What an ally! A friend that looks out for me and only me. A friend that has managed to keep me safe for 43 years on this beautiful planet. My memories of doubt's origin stories are faint. But as a father, I get to see my own origin reflected in the growth of my own kids.

My six-year-old son Quinn is beginning to meet doubt. It just happens to be in different areas.

"Dad, I am really excellent at Monkey bars."

Full truth. Full belief. Doubt nowhere to be seen.

But I see the doubt in his outstretched hand as we enter a new space with strange faces. Doubt is there to take care of him in this situation. Doubt and Dad to the rescue go hand in hand. He doubts strangers, which is awesome but does not doubt himself. What a marvelous combination. Doubt the dangerous but never your ability. This is a master lesson. This observation leads me to wonder when does doubt turns against us? Is it to protect our social status? Is it to prevent embarrassment? Where do the wheels come off?

I know school plays a part. I see it in the 18-year-old students that leave school. The wide-eyed Monkey bar legends are replaced with young adults who have let many possible pathways in life become overgrown and unavailable. I'm always deeply saddened by this. Speaking to my daughter's Prep teacher, I told her that my only goal for her at school was to leave school with the same spirit and zest for life. I actually chose more choice words than that. I don't want school to fuck her up as she is perfect as she is. And as a parent, I will fight tooth and nail to ensure that this happens.


Comparing Apples to Oranges

Mimicry plays a key part in our doubt. As our consciousness sharpens, we notice how we are different. Social media amplifies this. As we struggle through the awks of puberty, we want only to fit in. To be liked. So we wear the same clothes, display the same patterns of behaviour, and in general, sacrifice our uniqueness in a bid to blend into the fabric of friends and welcome community.

This makes doubt happy. Strength in numbers. One of the crowd.

But we are not the crowd. The call to give the gifts we were born to give keeps on calling. A calling that doubt looks to quell. A quelling using any method possible. Self-loathing. Harsh critique. Imposter Syndrome. Straight-up insults.

It is at this point that doubt goes too far. The thought attacks drive us to a standstill. We stop taking action on the things that light us up the most. I can attest to this. I have about four versions of this book written but have bailed at persevering due to doubt.

So how do we make friends with doubt?


Welcoming home the Loyal Soldier

In Wild Mind: A Field Guide to the Human Psyche, Depth Psychologist Bill Plotkin outlines a strategy to welcome home our Loyal Soldier, Doubt. To give you context, I'll share this excerpt from Wild Mind.

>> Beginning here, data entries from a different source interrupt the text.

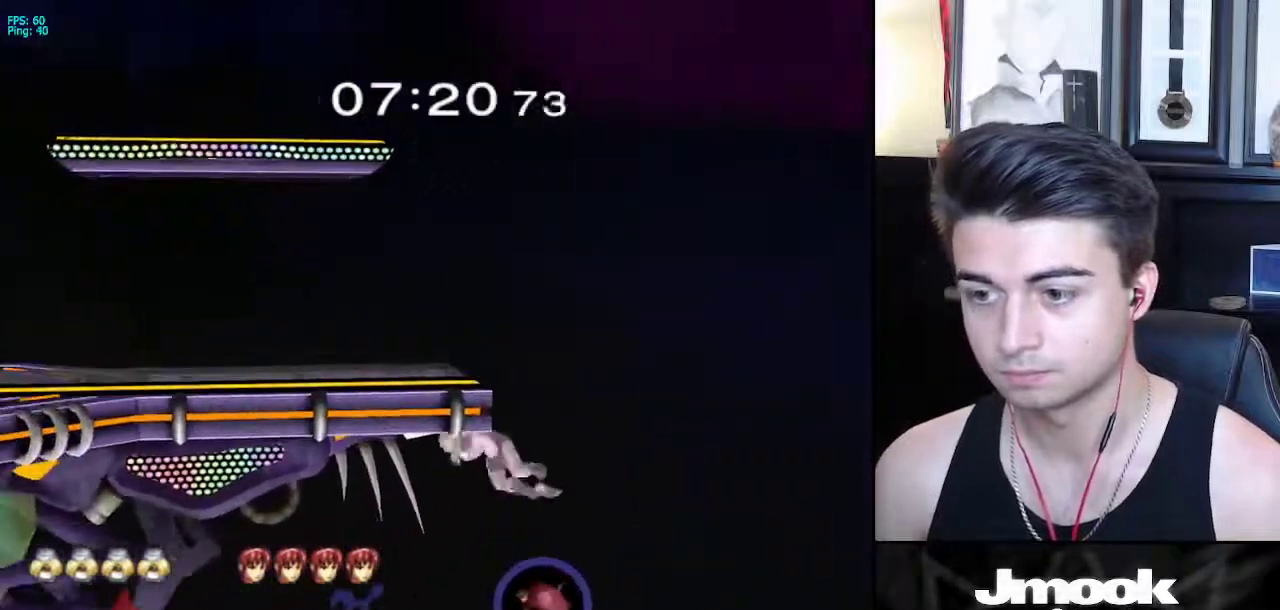
{"buttons": [], "left_stick": "left", "right_stick": "center", "events": [[83, "B", "up"], [500, "left_stick", "left"]]}
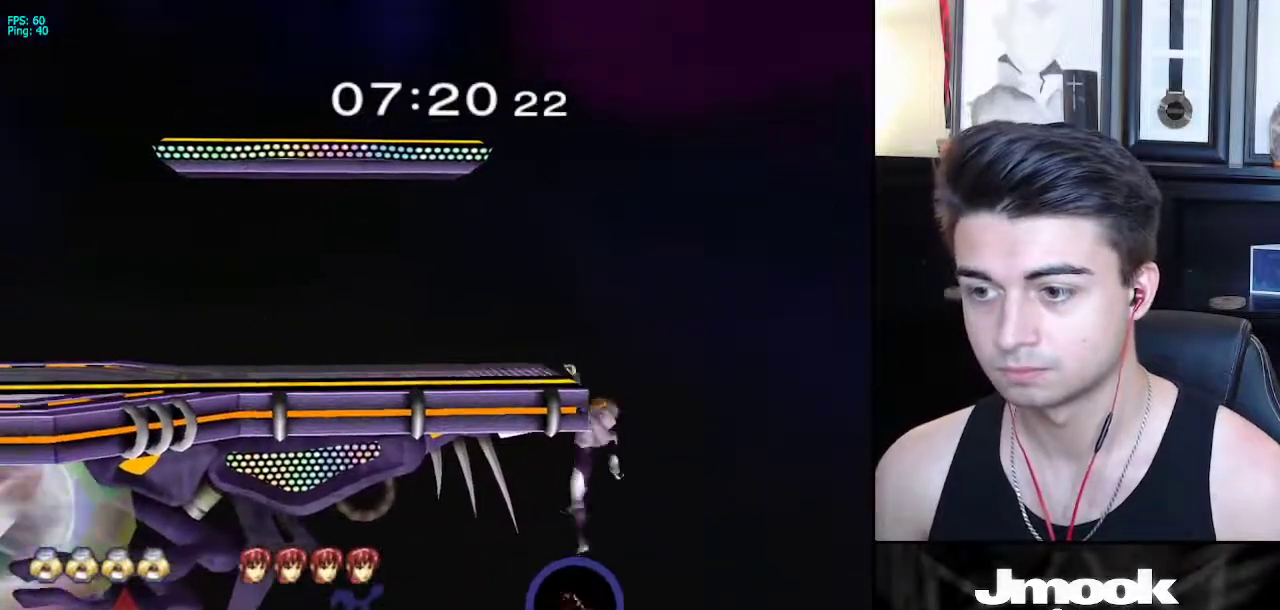
{"buttons": [], "left_stick": "center", "right_stick": "center", "events": [[33, "R1", "down"], [67, "left_stick", "center"], [200, "R1", "up"]]}
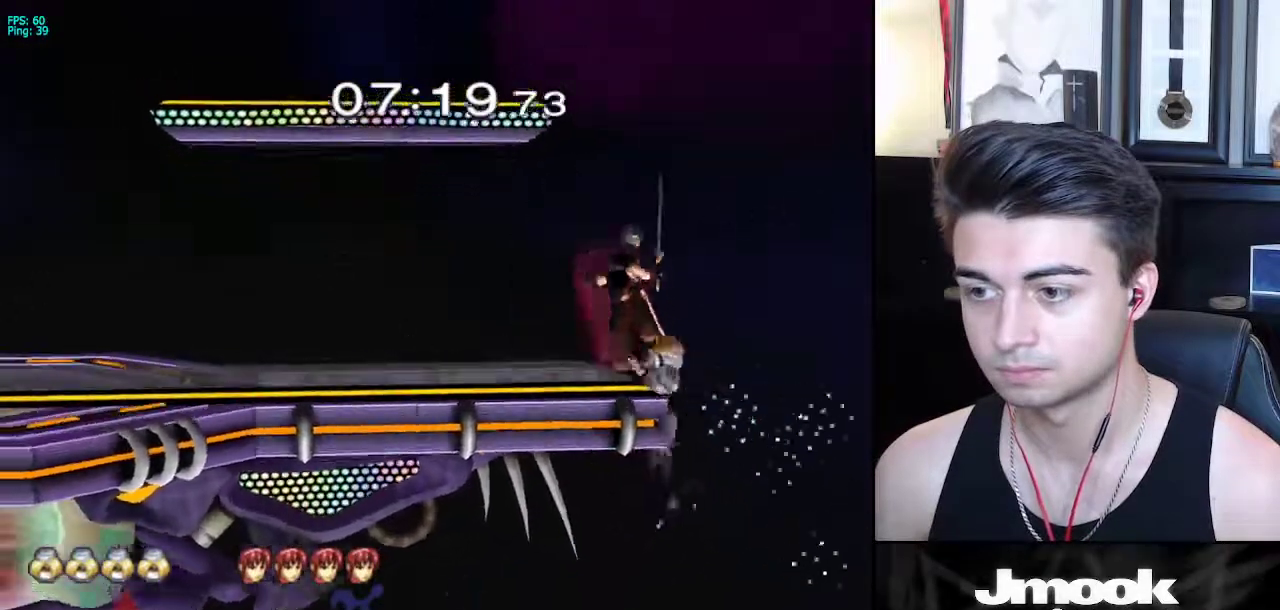
{"buttons": [], "left_stick": "center", "right_stick": "center", "events": []}
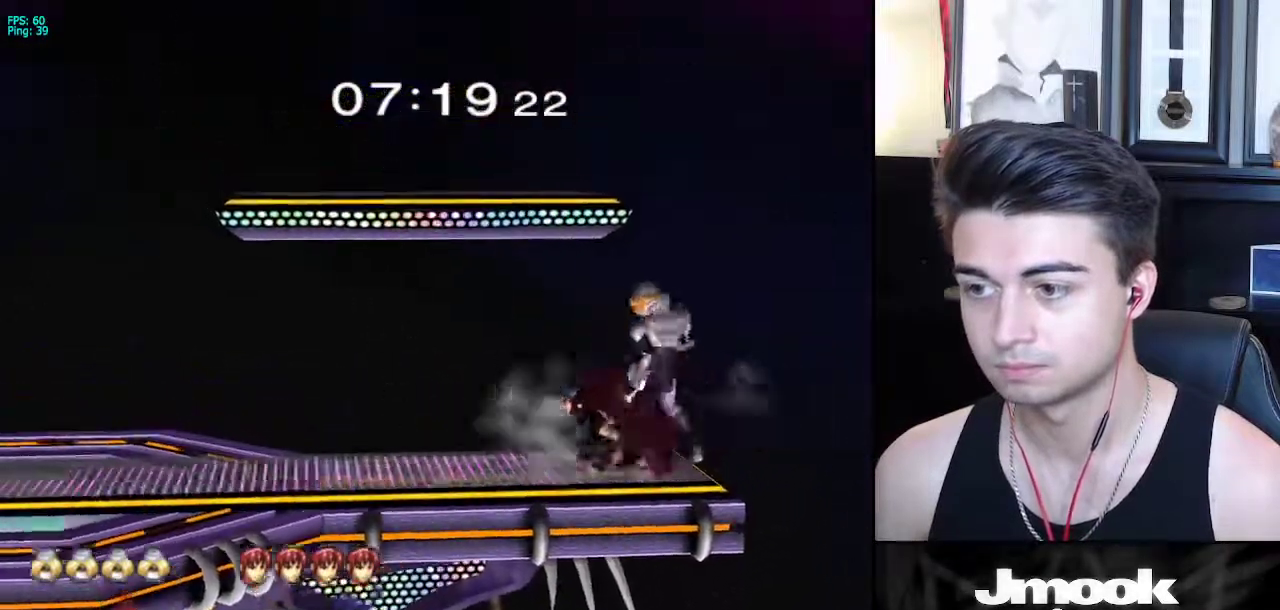
{"buttons": [], "left_stick": "center", "right_stick": "center", "events": [[83, "Z", "down"], [183, "Z", "up"], [217, "Z", "down"], [283, "Z", "up"]]}
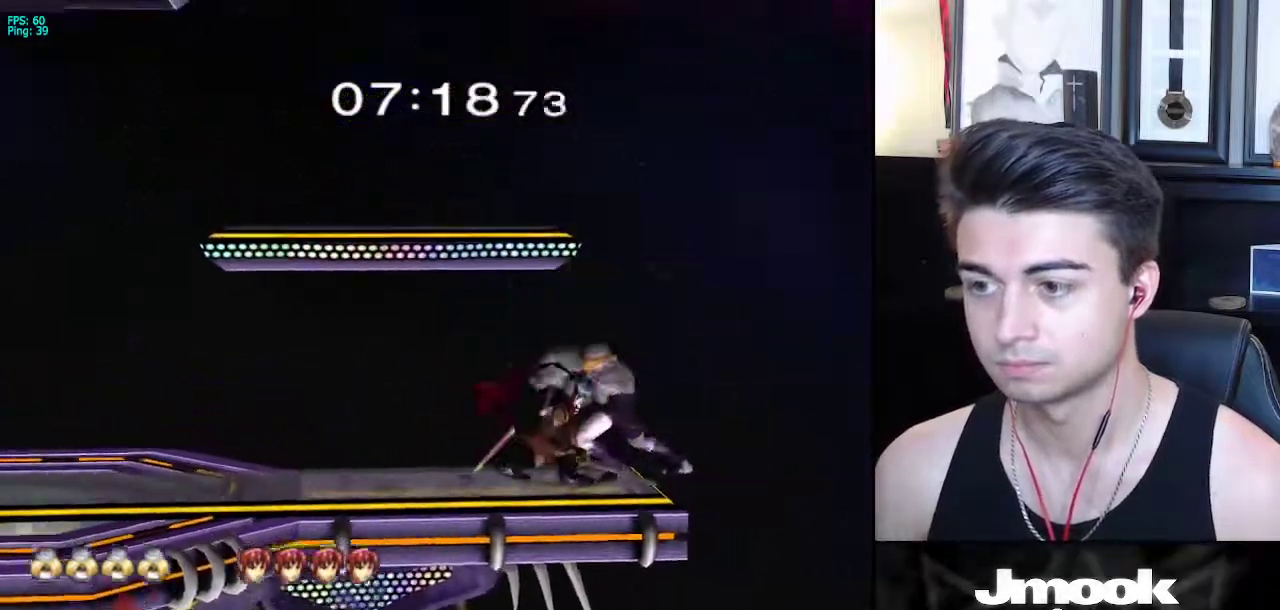
{"buttons": [], "left_stick": "center", "right_stick": "center", "events": [[183, "Z", "down"], [283, "Z", "up"]]}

The image of the Loyal Soldier derives from a World War II epilogue. Hundreds of Japanese soldiers who survived shipwrecks or plane crashes in the Pacific found themselves stranded, alone or in small groups, on uninhabited or sparsely settled islands. Several of these soldiers were discovered many years after the war had ended—one of them thirty-five years later! The most astonishing thing is that, when found, these men exhibited an extraordinary, perhaps fanatical, loyalty to their military mission. Unaware the war had ended, each one, upon being found, was ready to immediately return to the war effort. They were told, of course, the war was over and that Japan had lost. But this was literally unthinkable to them: the war could not be over because their loyalty to the cause was what had kept them alive all those years.

The rescued soldiers were welcomed home in Japan with great honor and celebration. The Japanese people deeply respected the soldiers’ capacity to sacrifice their personal agenda for a greater cause. Their sustained welcome as heroes eventually enabled the soldiers to reinvent themselves and to productively rejoin society.
Source: Wild Mind

Doubt is our loyal soldier. It fights valiantly for us. Always has. Always will. But we are not always under attack. We need to bring home this loyal servant. To do so requires pause and poise. It requires compassionate inquiry.

Am I truly under attack?

Is what I'm hearing truthful?

Can I notice the doubt and welcome home the loyal servant with open arms?

If we can pause in those moments of doubt, we can make peace with our old mate. Doubt will always be in the room. Just the mere presence is a sign that we're on the right track. Our work in progress is ensuring that doubt doesn't mute the sounds of our song.

For not singing the songs we were born to sing would be a greater atrocity than a little uncomfortableness.

So doubt, I thank you humbly for your service. For your continued service. But I'm ok. I'm safe. And I have a song to sing.